--- EXTRAIT SOURCE ---
Dans son considérant 37, la Cour rappelle que, « aux termes de l’article 5, §1er, de la directive 2001/23, sauf si les Etats membres en disposent autrement, les articles 3 et 4 de cette directive ne s’appliquent pas aux transferts d’entreprises lorsque (i) le cédant fait l’objet d’une procédure de faillite ou d’une procédure d’insolvabilité analogue ouverte (ii) en vue de la liquidation des biens du cédant et se trouvant (iii) sous le contrôle d’une autorité publique compétente.

La Cour s’interroge alors sur la question de savoir si le transfert sous autorité de justice relève de l’exception prévue à l’article 5, §1er, de la directive 2001/23 en examinant les trois conditions cumulatives pour satisfaire à l’exception :

  • s’agissant, tout d’abord, de la condition selon laquelle le cédant doit faire l’objet d’une procédure de faillite ou d’insolvabilité analogue, la Cour constate qu’une procédure de réorganisation judiciaire ne peut pas être considérée comme tel et même dans l’hypothèse où une procédure de réorganisation judiciaire devait aboutir à la faillite de l’entreprise concernée, une telle conséquence n’apparaît en soi ni automatique ni certaine ;
  • concernant, ensuite, la condition selon laquelle la procédure doit être ouverte en vue de la liquidation des biens du cédant, il ressort de la jurisprudence de la Cour que ne remplit pas une telle condition une procédure visant la poursuite de l’activité de l’entreprise concernée (arrêt du 22 juin 2017, Federatie Nederlandse Vakvereniging e.a. contre Smallsteps BV, C-126/16). Or, pour la Cour, il ressort du libellé même de la question posée que le tribunal de commerce a ordonné une procédure de réorganisation par transfert sous autorité de justice en vue du maintien de tout ou partie de l’entreprise cédante ou de ses activités1 ;
  • enfin, s’agissant de la condition selon laquelle la procédure en cause doit se trouver sous le contrôle d’une autorité publique compétente, il ressort de la législation nationale que, d’une part, le mandataire de justice désigné par le jugement qui ordonne le transfert est chargé de l’organiser le transfert ou de le réaliser au nom et pour le compte du débiteur. D’autre part, ce mandataire doit solliciter des offres en veillant prioritairement au maintien de tout ou partie de l’activité de l’entreprise tout en ayant égard aux droits des créanciers. En cas de pluralité d’offres comparables, la priorité est accordée à celle qui garantit la permanence de l’emploi par un accord social. Le contrôle ainsi exercée par le mandataire de justice dans le cadre de la procédure de réorganisation judiciaire par transfert sous autorité de justice a une portée plus restreinte que celui exercé par le mandataire dans le cadre d’une procédure de faillite ».

--- DONNÉES PRÉSENTÉES ---
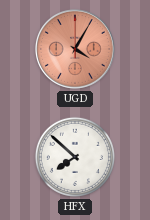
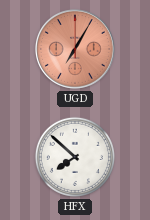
UGD: 4:05 -> 7:05
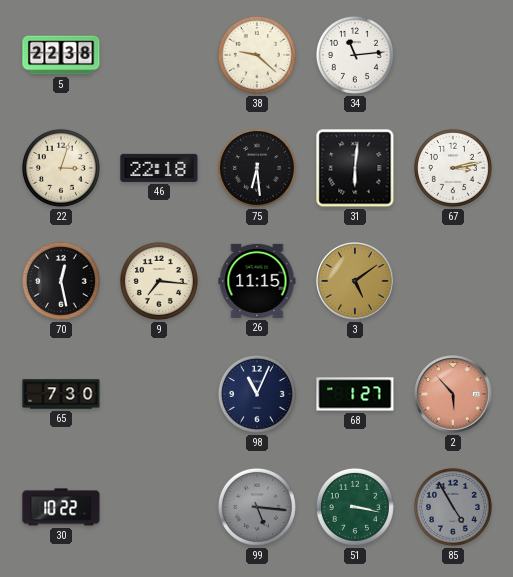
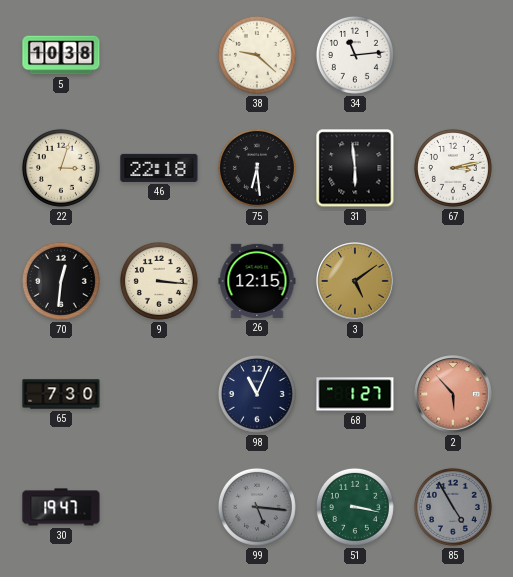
5: 22:38 -> 10:38
31: 6:01 -> 5:59
70: 12:28 -> 12:31
9: 7:16 -> 3:16
26: 11:15 -> 12:15
30: 10:22 -> 19:47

--- OBJECTIF VISÉ ---
Pourriez-vous recopier mot pour mot le passage de l'extrait sur la directive 2001/23 qui va de « Dans son considérant » à « autorité publique compétente. » ?

--- CORRIGÉ ---
Dans son considérant 37, la Cour rappelle que, « aux termes de l’article 5, §1er, de la directive 2001/23, sauf si les Etats membres en disposent autrement, les articles 3 et 4 de cette directive ne s’appliquent pas aux transferts d’entreprises lorsque (i) le cédant fait l’objet d’une procédure de faillite ou d’une procédure d’insolvabilité analogue ouverte (ii) en vue de la liquidation des biens du cédant et se trouvant (iii) sous le contrôle d’une autorité publique compétente.